Примерно десять лет спустя после эпизода с «Держись, народ!» у меня появилась возможность рассмотреть низвергнутого с трибуны горлодера с более близкого расстояния: лицо в возрастной гречке, сарматский шлем седых волос, крупный, в старческих свищах, нос, покрытый багровыми капиллярными рисунками, надменные тонкие губы, золотая коронка, обильные, баварского производства, пальцы. Примечательно: если абстрактный «Проханов» воплощает все то, к чему я привык относиться скептически, то конкретный «Александр Андреевич Проханов» необычайно аттрактивен. Выслушав мой отчет о сорванной благодаря ему попытке сходить в кино, Проханов объявил его фальшивкой. Ни в какой Музей кино, заверил меня он, 1 октября 1993 года я ходить не мог: в течение десяти последних дней Белый дом был оцеплен, на «Баррикадной» омоновцы сначала сбрасывали людей прямо по эскалатору — и те летели вниз, разбивая по дороге фонари, а потом гонялись за демонстрантами вдоль платформы, так что даже если бы мне удалось прорваться вверх, то меня затоптал бы бутсами клин цепных псов Ю. М. Лужкова. Но как насчет звука, который, сейчас понятно, исходил от омоновцев, грохотавших дубинами в стеклянные щиты? А бабка с рассыпавшимися беляшами? Я вспоминаю все это очень отчетливо. «В конце концов, — заметил однажды эксперт по такого рода вопросам Питер Акройд, — общая цель биографии — создать произведение искусства, которое было бы столь же убедительным, как роман, оставаясь столь же материальным и реалистичным, как история. Есть только одно различие: в романе от вас требуется говорить правду, тогда как в биографии вам позволено — а иной раз без этого вообще никуда — кое-что выдумать».
Глава 1
Зимой 1990-го по приглашению своего друга, генерала КГБ Поляничко, Проханов, сколотив из «патриотически настроенных» писателей летучий отряд, десантировался в Баку — где только что прокатилась волна армянских погромов, в ответ на резню азербайджанцев в Нагорном Карабахе. Одурманенные кровью, ориентальной экзотикой и коньячными спиртами литераторы набрели на рынок — где, среди прочих этнографических курьезов, приметили «русских женщин, торговавших плодами». Выглядели те экстравагантно даже по восточным меркам — долгополые юбки-сарафаны, на головах кики.

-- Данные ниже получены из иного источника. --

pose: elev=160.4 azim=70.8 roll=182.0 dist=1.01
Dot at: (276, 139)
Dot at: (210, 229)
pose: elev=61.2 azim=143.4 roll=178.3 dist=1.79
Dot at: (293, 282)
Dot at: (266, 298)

Легко включив свое природное обаяние и вступив с ними в контакт — «Ну а что, девушки, издалека приехали?», — Проханов выяснил, что они — из деревни Русские Борисы. «Мы молокане», — объяснили женщины. Это слово застало Проханова врасплох: «все родовые вещи тогда были заблокированы, меня занимали только военно-политические процессы». Между тем молокане имели к нему самое непосредственное отношение — и ничего удивительного, что тотчас же после встречи на рынке он отправляется в штаб с просьбой выдать ему и компании сочинителей вертолет, чтобы слетать в русскую деревню. Их визит в этот чудом сохранившийся парк юрского периода начался переполохом — жители, увидев физиономии писателей, здраво рассудили, что к ним опять явились погромщики, и в ужасе разбежались. Когда недоразумение разъяснилось, пришельцы получили возможность совершить вылазку в заповедный мир: их водили по домам, угощали молоканской лапшой, муссом «химмельшпайзе» — и за те полтора часа, что они провели здесь, многое в памяти Проханова «разблокировалось».

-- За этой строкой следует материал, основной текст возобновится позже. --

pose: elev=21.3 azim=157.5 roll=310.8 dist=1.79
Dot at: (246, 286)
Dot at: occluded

Тема рода любопытна в том смысле, что, исследуя ее, можно понять генезис некоторых, по-видимому, передающихся по наследству особенностей характера нашего героя. «Глубинную родственную связь» между потомками и предками можно воспринимать как всего лишь фигуральную, но, кажется, это было бы умалением ее значимости. Проханов, являющий нам эталон человека, испытывающего чувство единства со своим этносом, безусловно, не мог обзавестись этим инстинктом в его случае основным — сам по себе, он именно что передавался из поколения в поколение, как инфекция.
Составление прохановского генеалогического древа — задача любопытная, но каверзная. В силу религиозных — сектантских — особенностей родового уклада материнские и отцовские корни переплелись задолго до знакомства родителей Проханова. На переплетении разных ветвей вырастали странные орхидеи.